The key is how to configure a VM environment (GPU Affinity with CPU Affinity) that allows topology (PIX, PHB, PXB) in GPU Direct RDMA.

VM intra topology Image

BM intra topology Image

mpirun \ -np 16 \ -N 8 \ --bind-to socket \ --hostfile /home/singtel/nccl-tests/hosts-2 \ -x NCCL_IB_CUDA_SUPPORT=1 \ -x CUDA_VISIBLE_DEVICES=0,1,2,3,4,5,6,7 \ -x LD_LIBRARY_PATH \ -x NCCL_UCX_TLS=rc_x,cuda_copy \ -x NCCL_UCX_RNDV_THRESH=0 \ -x UCX_MEMTYPE_CACHE=n \ -x NCCL_COLLNET_ENABLE=0 \ -x NCCL_PLUGIN_P2P=ucx \ -x NCCL_DEBUG=info \ -x NCCL_DEBUG_SUBSYS=NET \ -x NCCL_IB_HCA=mlx5 \ /home/singtel/nccl-tests/build/all_reduce_perf -b 128 -e 16G -f 2 -g 1 -n 50 -w 100 -p 0 -z 0 -t 1 -c 1

Image Image

sjeaugey commented 1 month ago

So, are you asking how to inject a topology inside NCCL?

Would that comment help: https://github.com/NVIDIA/nccl-tests/issues/86#issuecomment-848939744

dobiup commented 1 month ago

Thank you for update.

Yes, Exactly what I want.
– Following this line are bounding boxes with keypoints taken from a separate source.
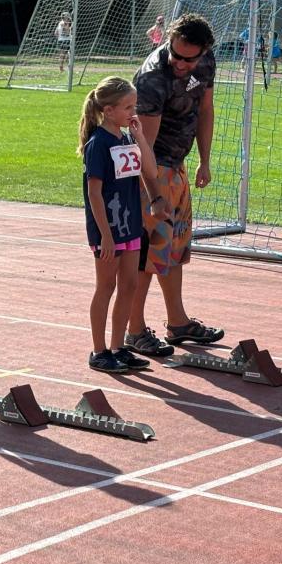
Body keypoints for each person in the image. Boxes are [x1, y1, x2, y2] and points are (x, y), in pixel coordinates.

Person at [124, 13, 225, 358]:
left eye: (188, 58)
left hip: (176, 166)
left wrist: (205, 160)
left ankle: (178, 323)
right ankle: (134, 330)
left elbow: (206, 109)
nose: (181, 63)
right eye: (176, 55)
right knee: (151, 254)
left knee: (176, 250)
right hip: (153, 172)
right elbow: (144, 147)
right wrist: (154, 195)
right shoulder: (153, 78)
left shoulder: (205, 61)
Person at [79, 77, 167, 373]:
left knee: (128, 285)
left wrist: (140, 137)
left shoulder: (127, 138)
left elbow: (151, 170)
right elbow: (94, 191)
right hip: (108, 228)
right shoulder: (98, 143)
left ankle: (119, 347)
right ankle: (99, 350)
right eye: (128, 107)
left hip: (131, 225)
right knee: (106, 286)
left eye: (135, 105)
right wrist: (104, 234)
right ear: (108, 109)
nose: (134, 111)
Where can I get the NCCL_TOPO_FILE ? Only VM provider (ProxMox or KVM) can provide this?

dobiup commented 1 month ago

Hi, SJ

Where can I find the NCCL topology xml file? I couldn't find it from below?

NCCL_TOPO_FILE (since 2.6) Path to an XML file to load before detecting the topology. By default, NCCL will load /var/run/nvidia-topologyd/virtualTopology.xml if present.
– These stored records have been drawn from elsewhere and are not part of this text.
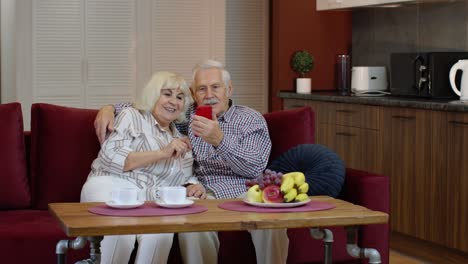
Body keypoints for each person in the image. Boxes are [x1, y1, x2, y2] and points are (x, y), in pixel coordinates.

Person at [95, 60, 289, 264]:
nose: (209, 95)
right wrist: (109, 108)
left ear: (229, 89)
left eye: (216, 87)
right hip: (201, 191)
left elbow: (255, 167)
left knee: (271, 220)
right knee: (191, 225)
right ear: (193, 93)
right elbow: (151, 105)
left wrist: (219, 140)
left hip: (244, 189)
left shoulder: (249, 119)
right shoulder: (187, 114)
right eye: (201, 89)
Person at [81, 71, 207, 264]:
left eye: (180, 97)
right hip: (110, 185)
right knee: (122, 234)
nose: (174, 101)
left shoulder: (179, 140)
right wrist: (162, 153)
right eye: (167, 94)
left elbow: (184, 178)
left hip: (148, 200)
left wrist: (192, 185)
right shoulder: (131, 116)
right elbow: (110, 157)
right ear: (153, 95)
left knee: (162, 234)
// Try default XML topology location
NCCLCHECKGOTO(ncclTopoGetXmlFromFile("/var/run/nvidia-topologyd/virtualTopology.xml", xml, 0), ret, fail);
sjeaugey commented 1 month ago

If your cloud provider doesn't provide one (or if you are launching your VM yourself), you'd need to write it, based on the physical topology.